UNILABOR: A TERCEIRA VIA. WORKS BY GERALDO DE BARROS (1954 - 1961)

UNILABOR: A TERCEIRA VIA

BARCELONA
SIDE GALLERY
APR 19 2018 - JUL 12 2018

Barcelona based Gallery, Side Gallery had on show a select group of works manufactured by Geraldo de Barro’s working collective, Unilabor. De Barros entered this manufacturing story, with the friar Joao Baptista Pereira. Together they materialized the idea of ​​creating a small factory according to principles of community work. Geraldo, who had already begun to venture into furniture design, proposed to Batista that this should be the business. He explained that his acting in this universe was a natural consequence in the work of a concrete artist. The meeting between religion and art resulted in a project that envisaged a generous and daring initiative, committed to producing simple, and functional furniture within reach of the Brazilian middle class.
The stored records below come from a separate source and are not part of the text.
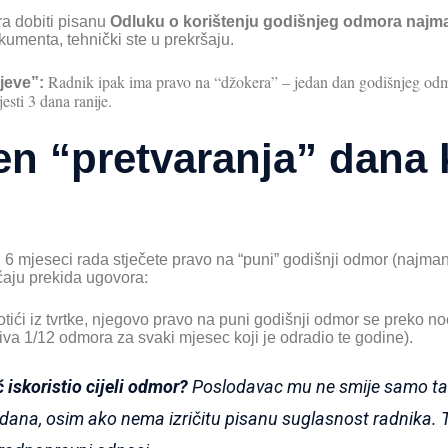
a dobiti pisanu
Odluku o korištenju godišnjeg odmora najma
umenta, tehnički ste u prekršaju.
Radnik ipak ima pravo na “džokera” – jedan dan godišnjeg odmo
jeve”:
esti 3 dana ranije.
n “pretvaranja” dana
 6 mjeseci rada stječete pravo na “puni” godišnji odmor (najmanj
čaju prekida ugovora:
otići iz tvrtke, njegovo pravo na puni godišnji odmor se preko n
va 1/12 odmora za svaki mjesec koji je odradio te godine).
ć iskoristio cijeli odmor?
Poslodavac mu ne smije samo tak
 dana, osim ako nema izričitu pisanu suglasnost radnika. T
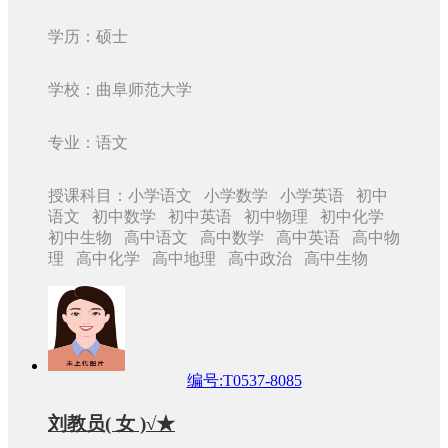
学历：硕士
学校：曲阜师范大学
专业：语文
授课科目：小学语文 小学数学 小学英语 初中
语文 初中数学 初中英语 初中物理 初中化学
初中生物 高中语文 高中数学 高中英语 高中物
理 高中化学 高中地理 高中政治 高中生物
编号:T0537-8085
刘教员( 女 )√★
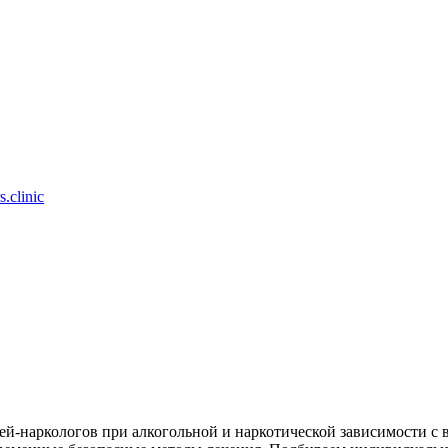
.clinic
й-наркологов при алкогольной и наркотической зависимости с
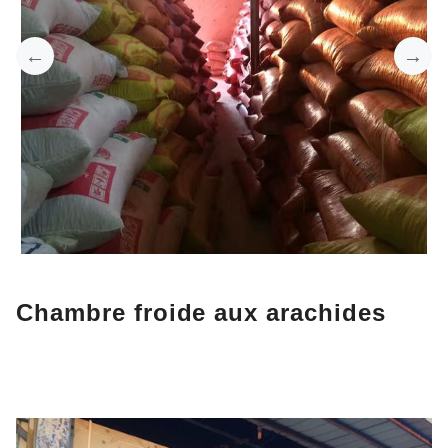
Chambre froide aux arachides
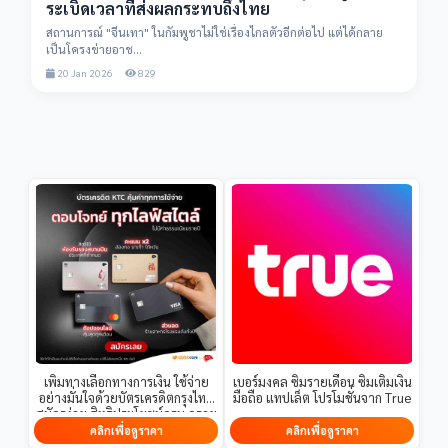
ระเบิดเวลาที่ส่งผลกระทบถึงไทย
สถานการณ์ "จีนเทา" ในกัมพูชาไม่ใช่เรื่องไกลตัวอีกต่อไป แต่ได้กลาย
เป็นโครงข่ายอาช...
20 Jan 2026
829
เพิ่มทางเลือกทางการเงิน ใช้จ่าย
เบอร์มงคล ซิมรายเดือน ซิมเติมเงิน
อย่างมั่นใจด้วยบัตรเครดิตกรุงไทย
มือถือ แทปเล็ต โปรโมชั่นจาก True
สมัครง่าย สิทธิประโยชน์ครบ ดูราย
ละเอียดที่ลิงก์นี้
คลิกเพื่อดูราคา
คลิกเพื่อดูราคา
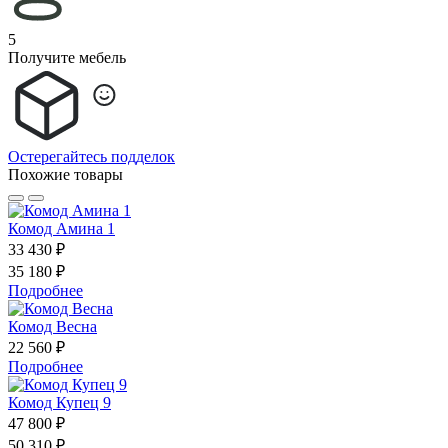
5
Получите мебель
Остерегайтесь подделок
Похожие товары
Комод Амина 1
33 430 ₽
35 180 ₽
Подробнее
Комод Весна
22 560 ₽
Подробнее
Комод Купец 9
47 800 ₽
50 310 ₽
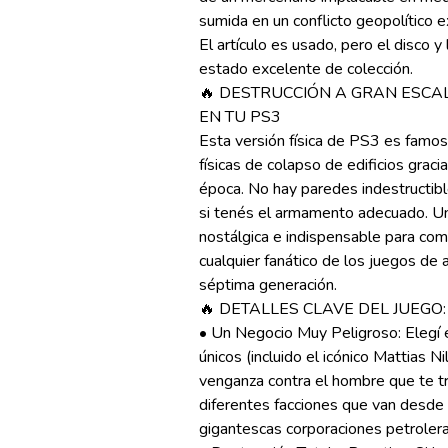
sumida en un conflicto geopolítico 
El artículo es usado, pero el disco y
estado excelente de colección.
🔥 DESTRUCCIÓN A GRAN ESCA
EN TU PS3
Esta versión física de PS3 es famosa 
físicas de colapso de edificios graci
época. No hay paredes indestructibl
si tenés el armamento adecuado. Una
nostálgica e indispensable para com
cualquier fanático de los juegos de
séptima generación.
🔥 DETALLES CLAVE DEL JUEGO
• Un Negocio Muy Peligroso: Elegí 
únicos (incluido el icónico Mattias N
venganza contra el hombre que te tr
diferentes facciones que van desde g
gigantescas corporaciones petroler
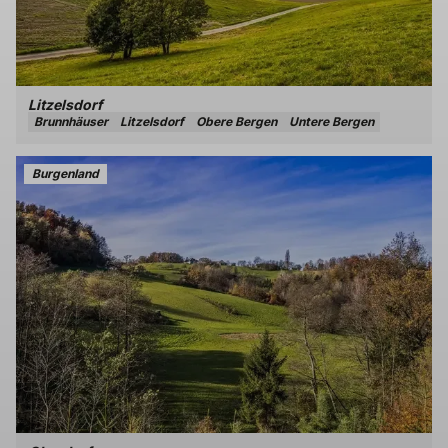
Litzelsdorf
Brunnhäuser
Litzelsdorf
Obere Bergen
Untere Bergen
Burgenland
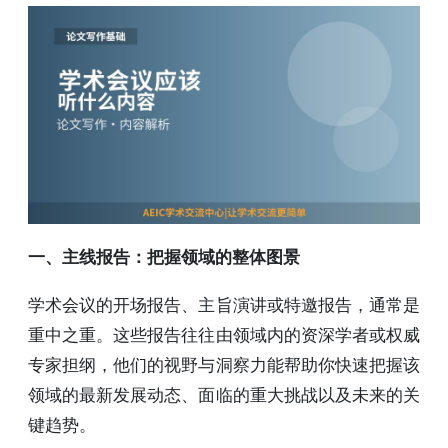
一、主线报告：把握领域的整体图景
学术会议的开场报告、主旨演讲或特邀报告，通常是
重中之重。这些报告往往由领域内的资深学者或权威
专家担纲，他们的视野与洞察力能帮助你快速把握该
领域的最新发展动态、面临的重大挑战以及未来的关
键趋势。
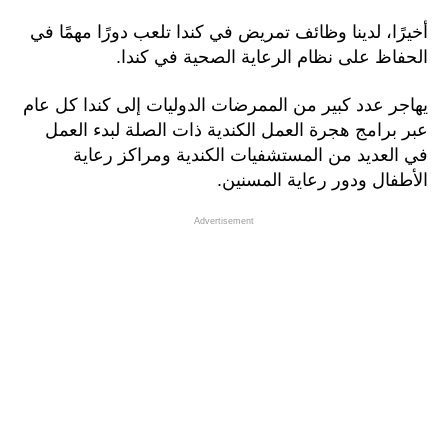
أخيرًا، لدينا وظائف تمريض في كندا تلعب دورًا مهمًا في
الحفاظ على نظام الرعاية الصحية في كندا.
يهاجر عدد كبير من الممرضات الدوليات إلى كندا كل عام
عبر برامج هجرة العمل الكندية ذات الصلة لبدء العمل
في العديد من المستشفيات الكندية ومراكز رعاية
الأطفال ودور رعاية المسنين.
Advertisement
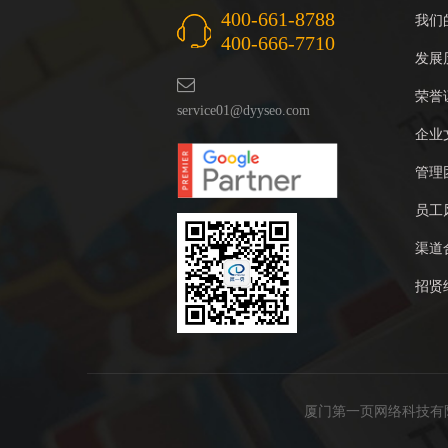
400-661-8788
我们
400-666-7710
发展
荣誉
service01@dyyseo.com
企业
管理
员工
渠道
招贤
厦门第一页网络科技有限公司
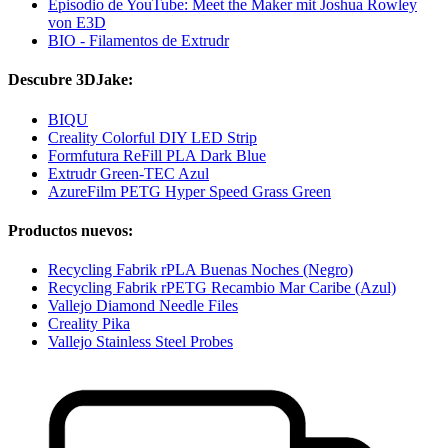
Episodio de YouTube: Meet the Maker mit Joshua Rowley
von E3D
BIO - Filamentos de Extrudr
Descubre 3DJake:
BIQU
Creality Colorful DIY LED Strip
Formfutura ReFill PLA Dark Blue
Extrudr Green-TEC Azul
AzureFilm PETG Hyper Speed Grass Green
Productos nuevos:
Recycling Fabrik rPLA Buenas Noches (Negro)
Recycling Fabrik rPETG Recambio Mar Caribe (Azul)
Vallejo Diamond Needle Files
Creality Pika
Vallejo Stainless Steel Probes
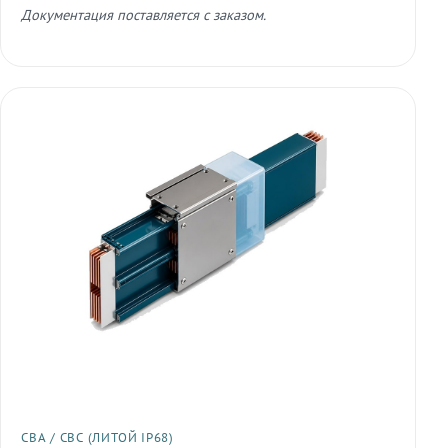
Документация поставляется с заказом.
СВА / СВС (ЛИТОЙ IP68)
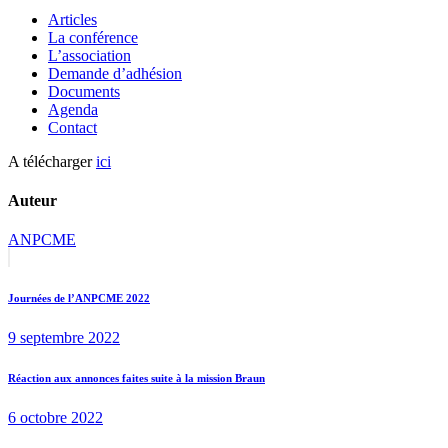
Articles
La conférence
L’association
Demande d’adhésion
Documents
Agenda
Contact
A télécharger
ici
Auteur
ANPCME
Navigation
Previous
post:
de
Journées de l’ANPCME 2022
l’article
9 septembre 2022
Next
Réaction aux annonces faites suite à la mission Braun
post:
6 octobre 2022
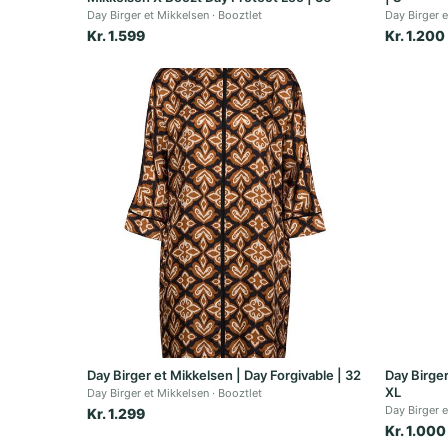
Day Birger et Mikkelsen
Booztlet
Day Birger 
Kr. 1.599
Kr. 1.200
Day Birger et Mikkelsen | Day Forgivable | 32
Day Birger
XL
Day Birger et Mikkelsen
Booztlet
Day Birger 
Kr. 1.299
Kr. 1.000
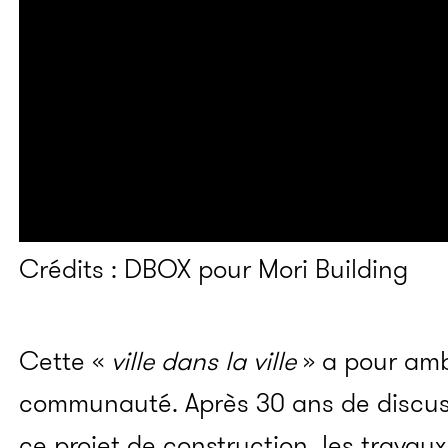
Crédits : DBOX pour Mori Building
Cette «
ville dans la ville
» a pour amb
communauté. Après 30 ans de discus
ce projet de construction, les travau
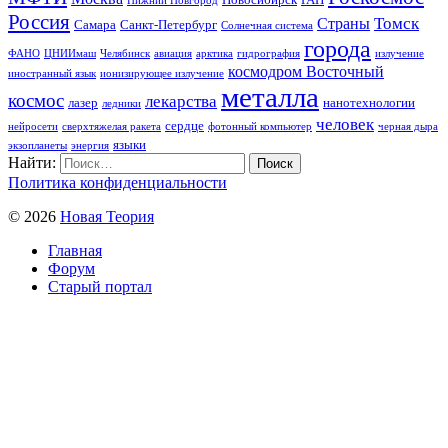
Нижний Новгород
Россия
Томск
Страны
Самара
Санкт-Петербург
Солнечная система
города
ФАНО
ЦНИИмаш
Челябинск
авиация
арктика
гидрография
излучение
космодром Восточный
иностранный язык
ионизирующее излучение
металла
космос
лекарства
лазер
нанотехнологии
ледники
человек
сердце
нейросети
сверхтяжелая ракета
фотонный компьютер
черная дыра
языки
экзопланеты
энергия
Найти:
Политика конфиденциальности
© 2026
Новая Теория
Главная
Форум
Старый портал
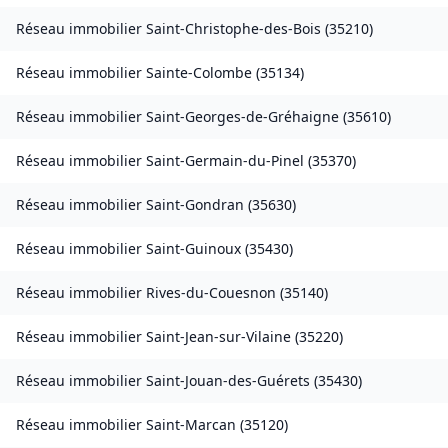
Réseau immobilier
Saint-Christophe-des-Bois
(
35210
)
Réseau immobilier
Sainte-Colombe
(
35134
)
Réseau immobilier
Saint-Georges-de-Gréhaigne
(
35610
)
Réseau immobilier
Saint-Germain-du-Pinel
(
35370
)
Réseau immobilier
Saint-Gondran
(
35630
)
Réseau immobilier
Saint-Guinoux
(
35430
)
Réseau immobilier
Rives-du-Couesnon
(
35140
)
Réseau immobilier
Saint-Jean-sur-Vilaine
(
35220
)
Réseau immobilier
Saint-Jouan-des-Guérets
(
35430
)
Réseau immobilier
Saint-Marcan
(
35120
)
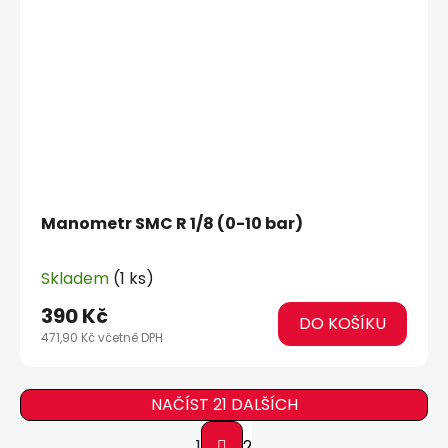
Manometr SMC R 1/8 (0-10 bar)
Skladem
(1 ks)
390 Kč
DO KOŠÍKU
471,90 Kč včetně DPH
NAČÍST 21 DALŠÍCH
S
1
2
The project was utopian, since it would not be a traditional factory, but a community of artisans. At first, Barros was only designated to design the pieces that would be manufactured, however, it went beyond this task and implemented a method of collective work in partnership with the carpenters.

Unilabor was a unity through work. Workers participated in managing the factory and in the overall creation of a system of production that aimed to unify not only form and function, but also a living community and production processes. The discreet beauty of Unilabor furniture pieces is certainly informed by this balance of forces.

"Barros was only designated to design the pieces that would be manufactured, however, it went beyond this task and implemented a method of collective work in partnership with the carpenters"


The tension that affected the products of the national wave of industrialization is clearly absent from the relaxed, warm lines of these pieces. In its context, Unilabor quickly became a social model. It was a working environment that was perceived as healthy to work in. It was also created to be less a company, more a community.

The other two founding members of Unilabor, the engineer Justino Cardoso and the toolmaker Antônio Thereza provided specialist knowledge and skills while Geraldo de Barros made the drawings. Geraldo’s approach to design was very humanistic. His intention was to socialise art and its messages. By using the products, he designed for their daily activities, owners of Unilabor furniture were using art. For Geraldo, the designer’s role consisted in mediating between society and industry, aiming to solve the tension between quantity and quality, typical of capitalism by advocating quality in mass production. João Batista and Geraldo certainly agreed that if manufacturing was only ruled by market trends, it eventually became informed by quantitative interests only, with a disadvantageous effect on the quality of the produce and on the working and living conditions of the workmen.